▶ **Text under study**
· · ·

Multi-Dimensional Index (MDI)

In this section:

 

A multi-dimensional index (MDI) enables you to efficiently and flexibly retrieve information you need for business analysis. It looks at data differently from transaction processing systems in which the goal is to retrieve records based on a key. (WebFOCUS uses a B-tree index for this type of retrieval). The MDI is for retrieval only. It is not used for MODIFY or Maintain requests.

Business analysts may be interested in specific facts (data values, also called measures) about multiple categories of data in the data source. Categories of data, such as region or department, are referred to as dimensions. A multi-dimensional index uses dimensions and all of their hierarchical relationships to point to specific facts.

· · ·

Items from a data source
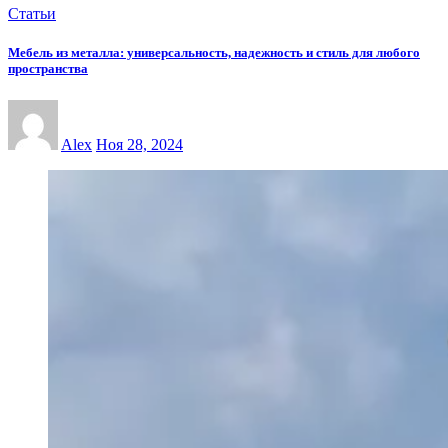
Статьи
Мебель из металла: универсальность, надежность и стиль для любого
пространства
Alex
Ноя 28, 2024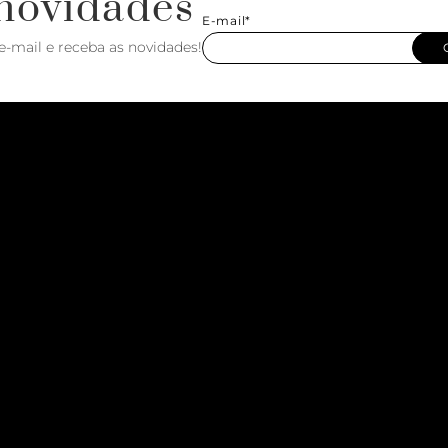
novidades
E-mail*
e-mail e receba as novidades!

· · ·

▶ **Apply what you read**
**a.** In the multi-dimensional index text, what type of index does WebFOCUS use to retrieve records based on a key?
**b.** Translate this sentence from the multi-dimensional index text into Spanish: "Categories of data, such as region or department, are referred to as dimensions."
**c.** Please edit the passage of the multi-dimensional index text starting at "A multi-dimensional index (MDI)" and ending at "or Maintain requests.", replacing "records" with "rows".

▶ **Task-by-task results**
**a.** A B-tree index.

**b.** Las categorías de datos, como la región o el departamento, se denominan dimensiones.

**c.**
A multi-dimensional index (MDI) enables you to efficiently and flexibly retrieve information you need for business analysis. It looks at data differently from transaction processing systems in which the goal is to retrieve rows based on a key. (WebFOCUS uses a B-tree index for this type of retrieval). The MDI is for retrieval only. It is not used for MODIFY or Maintain requests.